考上了举人,就拥有了终身铁饭碗,一辈子吃皇粮,免徭役。只要你颜值没有严重缺陷,有的是出人头地的机会。但和进士相比,差距还是一目了然。
因此,所有举子都丝毫不敢怠慢。要在来年的会试中脱颖而出,就得付出更多的努力,更大的牺牲,当然,还得有更好的运气。
于谦生性不喜应酬。为了躲避费时耗力的人情来往,在会试中取得好成绩,他和父母商量之后,干脆找个地方隐居起来,安心读书。乡试都这么难,都失败了两次,会试的难度更是乡试的数倍,根本不容许自己有一点侥幸心理。而且,考试地点可不是自己更熟悉的南京,而是遥远而陌生的北京——永乐皇帝还在那里。
这样看来,于谦的乡试两次落第,让自己对残酷的科举竞争有了更清醒的认识,称得让是塞翁失马,焉知非福。
以于谦的“情商”和个人意愿,他显然并不适合勾心斗角的官场,而更适合成为一个诗人和学者。在今天,于谦显然可以去社科院或者一流大学做个教授。
但在儒家思想主导的古代社会,一个学子想要出人头地,必须要通过科举来做官,只能通过仕途来证明自己。官做得越大,自身理想和报负才能实现得越多。他的前辈柳白居易、苏东坡和刘伯温等人经受的挑战,经历的苦闷,他一样也不曾少。
学成文武艺,货与帝王家。我们都知道状元及第非常威风,当上进士已经很了不起了,但其中付出的艰辛,经历的挫折,遭受的打击,应该都说是家常便饭。
这年十一月初四,永乐在北京颁下诏书,正式宣布从第二年元旦开始,正式以北京为京师。这么一来,明朝就将成为中国第一个将京城建在传统边塞城市的大一统王朝。
而对于谦来说,他也就跻身大明开国以来,首批在新京师参加会试的举子之列。之前北京已经承办过两次会试了,但都是以“行在”名义完成的。
这年初冬,于谦的身影就出现在了北京城下。二十九年之后的冬天,他用自己的血性与智慧,成为了这座帝都的拯救者。

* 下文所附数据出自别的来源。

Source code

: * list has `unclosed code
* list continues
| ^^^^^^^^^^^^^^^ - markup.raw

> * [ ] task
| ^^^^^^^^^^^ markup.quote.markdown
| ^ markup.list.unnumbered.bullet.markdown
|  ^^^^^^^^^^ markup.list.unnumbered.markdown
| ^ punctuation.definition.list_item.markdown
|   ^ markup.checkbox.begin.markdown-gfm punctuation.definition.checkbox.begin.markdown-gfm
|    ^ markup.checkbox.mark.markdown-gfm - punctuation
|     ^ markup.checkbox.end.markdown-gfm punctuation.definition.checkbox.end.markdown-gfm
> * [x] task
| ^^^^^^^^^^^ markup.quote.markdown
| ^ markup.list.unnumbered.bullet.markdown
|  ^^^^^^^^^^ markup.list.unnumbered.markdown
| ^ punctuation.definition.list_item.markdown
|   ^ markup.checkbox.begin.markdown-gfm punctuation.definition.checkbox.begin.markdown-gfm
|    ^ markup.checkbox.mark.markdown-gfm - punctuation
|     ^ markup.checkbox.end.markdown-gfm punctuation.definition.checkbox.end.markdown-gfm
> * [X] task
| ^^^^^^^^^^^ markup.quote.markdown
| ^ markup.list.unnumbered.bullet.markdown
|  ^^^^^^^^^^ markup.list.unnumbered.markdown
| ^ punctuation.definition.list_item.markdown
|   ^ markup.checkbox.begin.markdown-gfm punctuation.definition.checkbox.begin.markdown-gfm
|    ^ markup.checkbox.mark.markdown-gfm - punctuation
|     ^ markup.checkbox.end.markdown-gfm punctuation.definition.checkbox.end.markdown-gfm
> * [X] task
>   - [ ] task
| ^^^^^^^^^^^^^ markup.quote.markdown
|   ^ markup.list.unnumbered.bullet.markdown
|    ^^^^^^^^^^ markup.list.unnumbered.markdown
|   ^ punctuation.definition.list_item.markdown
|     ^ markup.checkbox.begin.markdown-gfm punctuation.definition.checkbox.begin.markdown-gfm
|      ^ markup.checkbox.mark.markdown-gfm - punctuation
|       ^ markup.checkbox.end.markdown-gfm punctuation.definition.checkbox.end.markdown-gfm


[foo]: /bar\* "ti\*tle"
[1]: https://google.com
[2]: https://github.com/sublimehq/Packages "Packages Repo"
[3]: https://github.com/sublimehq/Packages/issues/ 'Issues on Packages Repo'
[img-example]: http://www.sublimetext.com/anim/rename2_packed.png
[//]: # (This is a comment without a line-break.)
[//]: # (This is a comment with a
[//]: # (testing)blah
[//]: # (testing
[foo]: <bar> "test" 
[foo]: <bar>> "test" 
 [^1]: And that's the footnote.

会试的时间是次年二月。此时的江南已相当温暖,鲜花盛开,禾苗吐穗,但北京依然还是冰封大地,万木萧瑟。对南方举子来讲,天气无疑是个重大的挑战。他们不得不提前数月上京,一为适应环境,熟悉考场;二为拜会同乡,拓展人脉。于谦当然也不能例外。
于谦的家离大运河起点拱宸桥码头不远,他可以在这里乘船,一口气坐到通州。反正沿路的食宿,都有各地官府接济,都不用自己掏钱。白天,他可以站在船头看风景,和同行的老乡把酒聊天;晚上,他可以住在沿途的客栈,点几根火烛,泡一杯香茗,趁夜深清静品读经典,日子过得挺惬意。
于谦时代的京杭大运河,是元世祖忽必烈在位期间重新修建的。它使运河远离了中国传统的政治中心长安和洛阳,而让北京和江南之间的物流更加快捷,沟通更加方便。运河的两头,连接的是大元的京师大都路,以及中国(及全世界)最大的城市杭州路。
不过在元朝,运河由于经常淤塞,作用还是赶不上海运。朱元璋定都南京之后,漕运自然就大幅缩减。
当永乐决定将京师由南京迁到北京时,他下令对运河进行了大规模的整修,以保证粮食和其他物资能更加顺畅的运送到新首都。作为沟通南北的黄金水道,除非一年中最冷的几天,大运河是不是会结冰的——不然漕运就得瘫痪,帝都就有粮食危机了。
之前,于谦还没有去过北京,但他对这座城市相当向往。于谦平生最崇拜的读书人,南宋丞相文天祥,正是在北京(当时还叫大都)从容赴死,让后人永久铭记,永远尊重。此时的于谦当然不会想到,自己离开尘世的地点与方式,与文天祥还会有那样的相似之处。